For a more sensitive analysis, we then examined the expression of IgM and IgT by RT-PCR (Fig. 4B). Ontogenically, Rag1 and -2 expression commence at ≈10 d postfertilization in trout with the first sIgM⁺ (surface IgM) B cells occurring in the pronephros at 4 d posthatch (34). Typically, the embryonic period from fertilization to hatching in trout is 25–26 d at 12°C. A major event during B cell development is the rearrangement and expression of IgH during the transition from the progenitor to the pre-B cell stage before IgL chain rearrangement and expression. In the present study, we demonstrate that neither IgM nor IgT C regions are expressed within day-12 embryos, but both are expressed, albeit at different levels, within embryos 4 d before hatching and within yolk-sac fry (3 d posthatch), before the presence of sIgM⁺ B cells in the pronephros. Thus, both isotypes are expressed early and throughout trout development. Both genes are also expressed in the thymus, intestine, and heart, but muscle is negative. The expression of both genes in the intestine is relatively weak, but our analysis was carried out with naïve trout, and expression is likely different during an immune response. Finally, Ficoll-purified peripheral blood lymphocytes highly express IgM message and modest levels of IgT mRNA, thus the expression in the heart is most likely due to circulating B cells. Salmonid blood is a rich source of leukocytes (>1–2 × 10⁷ per milliliter), and FACS analysis demonstrates that 25–35% of the lymphoid gate is composed of sIgM⁺ B cells (data not shown). Thus, given the amount of total lymphocytes in blood and the expression of IgT, IgT⁺ B cells likely represent a small but significant pool of B cells.

In summary, we have provided information about a unique IgH isotype that we have named IgT, for teleost fish. Phylogenetic analysis suggests a possible relationship of the τ C-region gene with the fish μ lineage, but it is clear that τ represents a divergent IgH isotype whose role in the trout immune response awaits further investigation. A second major feature of the analysis was the discovery that the τ locus possesses its own set of D and J elements, and the position of these elements, along with the τ gene upstream of μ, provides an IgH genomic architecture that has not been seen in any other vertebrate class.
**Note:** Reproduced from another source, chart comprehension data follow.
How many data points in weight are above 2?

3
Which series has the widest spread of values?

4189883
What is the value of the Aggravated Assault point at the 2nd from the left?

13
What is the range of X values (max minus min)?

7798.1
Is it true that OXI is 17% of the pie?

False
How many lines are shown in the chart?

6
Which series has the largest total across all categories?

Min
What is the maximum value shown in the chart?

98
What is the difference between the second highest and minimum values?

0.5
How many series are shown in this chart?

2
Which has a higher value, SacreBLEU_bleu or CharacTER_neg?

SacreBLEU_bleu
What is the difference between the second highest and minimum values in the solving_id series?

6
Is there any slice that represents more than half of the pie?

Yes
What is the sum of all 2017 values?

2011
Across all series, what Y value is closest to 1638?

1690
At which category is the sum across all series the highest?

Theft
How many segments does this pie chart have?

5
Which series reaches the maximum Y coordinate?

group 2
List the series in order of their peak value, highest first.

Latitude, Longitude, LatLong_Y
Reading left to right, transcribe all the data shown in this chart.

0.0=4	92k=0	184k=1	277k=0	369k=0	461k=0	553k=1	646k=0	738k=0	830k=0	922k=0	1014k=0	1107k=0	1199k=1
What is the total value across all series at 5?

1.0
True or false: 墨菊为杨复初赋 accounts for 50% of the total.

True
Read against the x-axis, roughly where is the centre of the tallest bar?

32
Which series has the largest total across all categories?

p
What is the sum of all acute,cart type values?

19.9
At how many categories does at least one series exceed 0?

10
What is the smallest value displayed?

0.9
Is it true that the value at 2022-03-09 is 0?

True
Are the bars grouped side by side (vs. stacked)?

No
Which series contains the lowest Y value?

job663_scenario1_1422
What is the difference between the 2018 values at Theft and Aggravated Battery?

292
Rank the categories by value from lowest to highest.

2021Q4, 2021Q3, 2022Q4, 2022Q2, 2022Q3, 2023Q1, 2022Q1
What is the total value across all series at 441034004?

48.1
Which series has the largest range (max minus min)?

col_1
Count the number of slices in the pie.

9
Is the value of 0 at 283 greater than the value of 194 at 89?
In addition, by analyzing a single homozygous trout, we conclusively showed that the IgD and IgT genes are duplicated in rainbow trout, a feature that is likely because of the tetraploid ancestry of all salmonid fish. Finally, we hypothesize that, given the architecture of the trout and zebrafish IgH loci and the absence of obvious switch regions in trout, progenitor B cells, through epigenic factors, likely become committed to either IgT or IgM lineages during B cell development, in a process similar to that of T cell lineage commitment.